With the implementation of the above code, here is a representation of the DataFrame.

DataFrame after dropping some unwanted columns

The structure of the DataFrame seems to be fine. The next line of action is to pick each column and analyze it for any form of necessary data transformations.

For the Date column, there is lack of consistency with the rows having different data types. The first thing to do before performing any transformation on the Date column is to convert the data type to strings.

interruption_df1['Date'] = interruption_df1['Date'].astype(str)

Now that the Date column has been converted to strings, I would like to have an idea of the format of the column and how all the values are structured.
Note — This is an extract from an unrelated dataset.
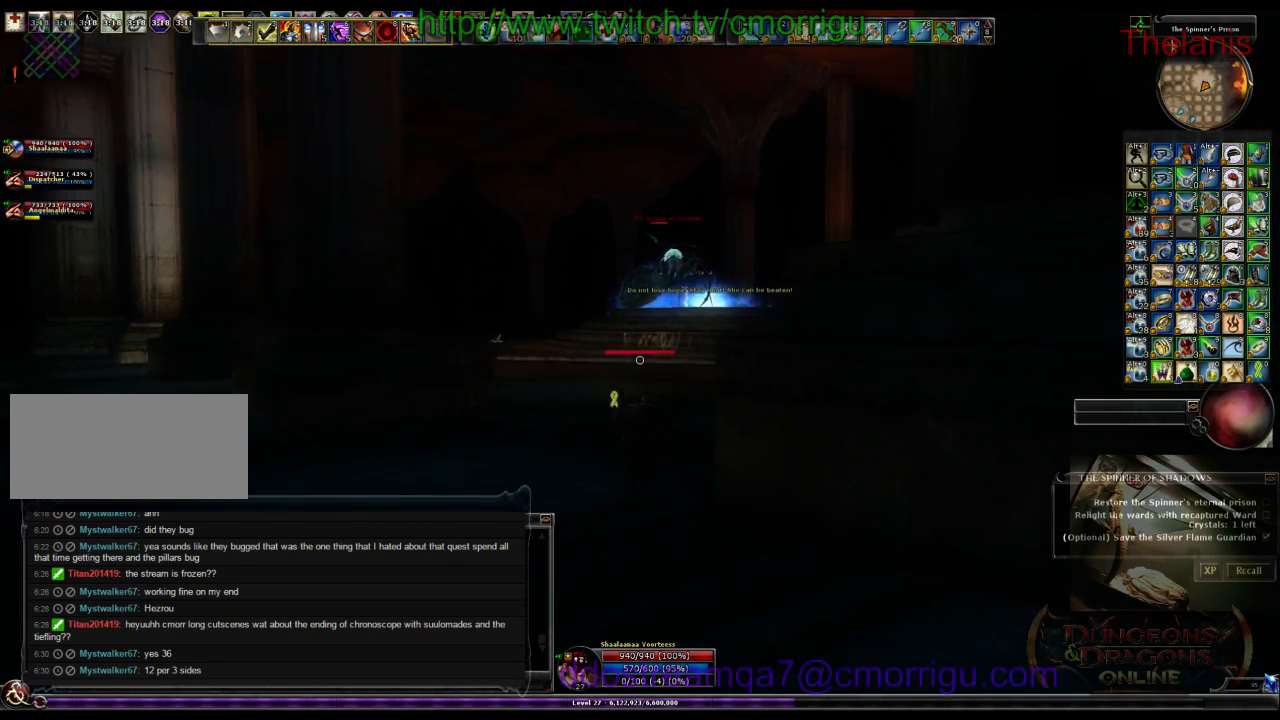
{"keys": ["w"], "events": []}
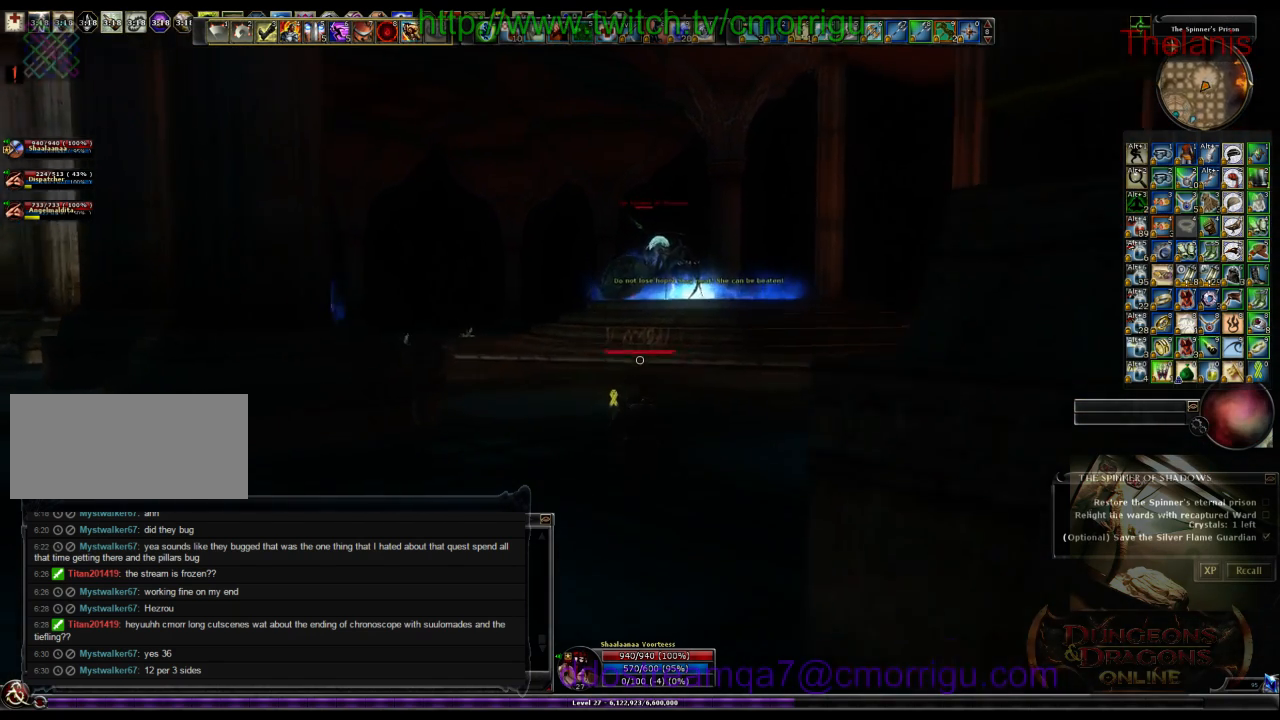
{"keys": ["w"], "events": []}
This can be done by finding the unique values in the Date column.

distinct_dates = interruption_df1['Date'].unique()
distinct_dates

Output: array([‘2021–01–01 00:00:00’, ‘2020–12–31 00:00:00’, ‘2021–02–01 00:00:00’, ‘2021–01–02 00:00:00’, ‘2021–03–01 00:00:00’, ‘2020–01–03 00:00:00’, ‘2021–04–01 00:00:00’, ‘2021–05–01 00:00:00’, ‘2021–01–04 00:00:00’, ‘2021–01–05 00:00:00’, ‘2021–06–01 00:00:00’, ‘2021–01–06 00:00:00’, ‘2021–07–01 00:00:00’, ‘1900–01–07 00:00:00’, ‘2021–08–01 00:00:00’, ‘1900–01–08 00:00:00’, ‘2021–09–01 00:00:00’, ‘1900–01–09 00:00:00’, ‘2020–09–01 00:00:00’, ‘2021–10–01 00:00:00’, ‘2021–01–10 00:00:00’, ‘2021–11–01 00:00:00’, ‘2021–01–11 00:00:00’, ‘2021–12–01 00:00:00’, ‘2021–01–12 00:00:00’, ‘13/1/2021’, ‘2021–01–13 00:00:00’, ‘14/1/2021’, ‘2021–01–14 00:00:00’, ‘15/1/2021’, ‘2021–01–15 00:00:00’, ‘16/1/2021’, ‘17/1/2021’, ‘2021–01–17 00:00:00’, ‘18/1/2021’, ‘2021–07–18 00:00:00’, ‘19/1/2021’, ‘2021–07–19 00:00:00’, ‘20/1/2021’, ‘2021–01–19 00:00:00’, ‘2021–01–20 00:00:00’, ‘21/1/2021’, ‘22/1/2021’, ‘2021–01–21 00:00:00’, ‘23/1/2021’, ‘2021–01–22 00:00:00’, ‘2021–01–23 00:00:00’, ‘24/1/2021’, ‘2021–01–24 00:00:00’, ‘25/1/2021’, ‘2021–01–25 00:00:00’, ‘26/1/2021’, ‘2021–01–26 00:00:00’, ‘27/1/2021’, ‘2021–01–27 00:00:00’, ‘28/1/2021’, ‘2021–01–28 00:00:00’, ‘29/1/2021’, ‘2021–01–29 00:00:00’, ‘30/1/2021’, ‘2021–01–30 00:00:00’, ‘31/1/2021’, ‘2021–01–31 00:00:00’], dtype=object)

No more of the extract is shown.